Pokemon Go has also seeped into official Comic-Con programming. During a question-and-answer session for the movie "Snowden" -- about the NSA contractor who leaked secrets about government spying -- director Oliver Stone described Pokemon Go as leading us toward "totalitarianism" because of all the data it collects on players. Comic-Con even made a last-minute change to its schedule, moving a panel with Niantic CEO John Hanke on Sunday from a small room to Hall H, the most coveted space at the convention reserved only for the biggest, e-ticket panels.

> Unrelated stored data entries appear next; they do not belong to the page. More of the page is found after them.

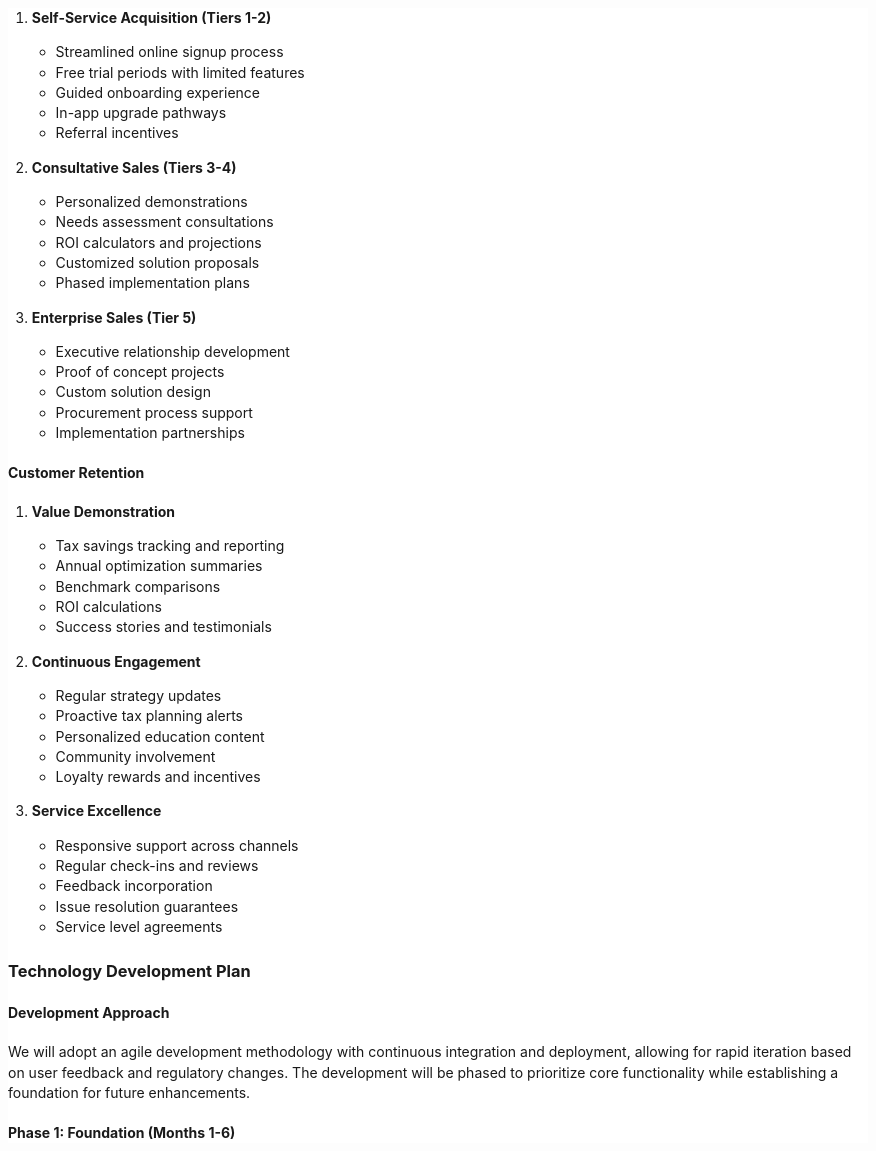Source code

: 1. **Self-Service Acquisition (Tiers 1-2)**
   - Streamlined online signup process
   - Free trial periods with limited features
   - Guided onboarding experience
   - In-app upgrade pathways
   - Referral incentives

2. **Consultative Sales (Tiers 3-4)**
   - Personalized demonstrations
   - Needs assessment consultations
   - ROI calculators and projections
   - Customized solution proposals
   - Phased implementation plans

3. **Enterprise Sales (Tier 5)**
   - Executive relationship development
   - Proof of concept projects
   - Custom solution design
   - Procurement process support
   - Implementation partnerships

#### Customer Retention

1. **Value Demonstration**
   - Tax savings tracking and reporting
   - Annual optimization summaries
   - Benchmark comparisons
   - ROI calculations
   - Success stories and testimonials

2. **Continuous Engagement**
   - Regular strategy updates
   - Proactive tax planning alerts
   - Personalized education content
   - Community involvement
   - Loyalty rewards and incentives

3. **Service Excellence**
   - Responsive support across channels
   - Regular check-ins and reviews
   - Feedback incorporation
   - Issue resolution guarantees
   - Service level agreements

### Technology Development Plan

#### Development Approach

We will adopt an agile development methodology with continuous integration and deployment, allowing for rapid iteration based on user feedback and regulatory changes. The development will be phased to prioritize core functionality while establishing a foundation for future enhancements.

#### Phase 1: Foundation (Months 1-6)
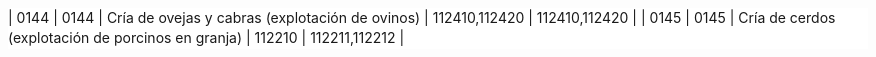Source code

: | 0144                    | 0144                                                   | Cría de ovejas y cabras (explotación de ovinos)                                                                                                                                                                                                                                                                                                                                                                                                                                                                                                                                                                                                                                                                                                                                                                                                                                                                                                                                                                                                                                                                                                                                                                                                                                                                                                                                                                                                                                                                                                                                                                                                                                                                                                                  | 112410,112420                                                                                                                                                                                       | 112410,112420                                                                                                                                                                                                                                                                                                                                                                                                                |
| 0145                    | 0145                                                   | Cría de cerdos (explotación de porcinos en granja)                                                                                                                                                                                                                                                                                                                                                                                                                                                                                                                                                                                                                                                                                                                                                                                                                                                                                                                                                                                                                                                                                                                                                                                                                                                                                                                                                                                                                                                                                                                                                                                                                                                                                                               | 112210                                                                                                                                                                                              | 112211,112212                                                                                                                                                                                                                                                                                                                                                                                                                |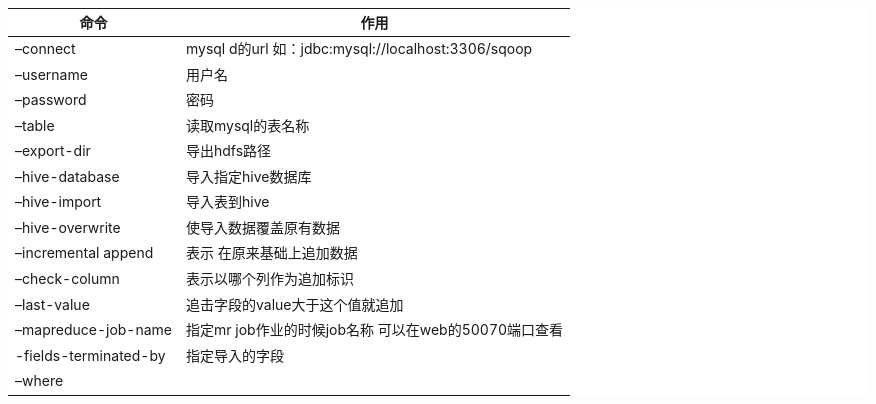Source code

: </ul>

<table>
<thead>
<tr>
<th>命令</th>
<th>作用</th>
</tr>
</thead>
<tbody>
<tr>
<td>–connect</td>
<td>mysql d的url  如：jdbc:mysql://localhost:3306/sqoop</td>
</tr>
<tr>
<td>–username</td>
<td>用户名</td>
</tr>
<tr>
<td>–password</td>
<td>密码</td>
</tr>
<tr>
<td>–table</td>
<td>读取mysql的表名称</td>
</tr>
<tr>
<td>–export-dir</td>
<td>导出hdfs路径</td>
</tr>
<tr>
<td>–hive-database</td>
<td>导入指定hive数据库</td>
</tr>
<tr>
<td>–hive-import</td>
<td>导入表到hive</td>
</tr>
<tr>
<td>–hive-overwrite</td>
<td>使导入数据覆盖原有数据</td>
</tr>
<tr>
<td>–incremental append</td>
<td>表示 在原来基础上追加数据</td>
</tr>
<tr>
<td>–check-column</td>
<td>表示以哪个列作为追加标识</td>
</tr>
<tr>
<td>–last-value</td>
<td>追击字段的value大于这个值就追加</td>
</tr>
<tr>
<td>–mapreduce-job-name</td>
<td>指定mr job作业的时候job名称  可以在web的50070端口查看</td>
</tr>
<tr>
<td>-fields-terminated-by</td>
<td>指定导入的字段</td>
</tr>
<tr>
<td>–where</td>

Pokemon Go is everywhere when you roam the streets, too. That's because there are riches to be had. Or, more accurately, Pokemon to be caught.

"I'm from Canada, and there are like four gyms in my town," says North Alton, a 20-year-old from Alberta who co-owns a comic store called Hangar 19. "You open the app here, and there are Pokemon everywhere."

When we first met on Thursday, Alton stopped every few feet for a Pokemon battle as we walked the radius of the convention center. He caught four Pokemon during our 10-minute walk. Other people told me they'd caught at least 50 Pokemon since they arrived at Comic Con. One player said he could catch a hundred in a day here, easy.

Alton says Comic-Con is the perfect place for the game.

"It's the atmosphere," he says. "You're allowed to do geeky stuff here."

A kinship

Back at the Dublin Square Pub, another group of Pokemon hunters has sauntered outside.

Wesley Rodriguez, 25, from Los Angeles, says part of the pull is nostalgia. He grew up playing the video game and is enjoying reliving the memories. He and his friends say it's also about the community. "You feel a kinship when you see another Pokemon player," he says.

His friend, Brea Zolletta, 24, chimes in. "Then you ask them what faction they are and you're like, 'Oh...'" she says, laughing.

As Rodriguez is leaving, he asks if I've played the game. I have. I say it's fun, but lament the toll it takes on my phone's battery. He pulls a portable phone battery from his pocket. "We've all got these," he says. "It's part of the movement, bro."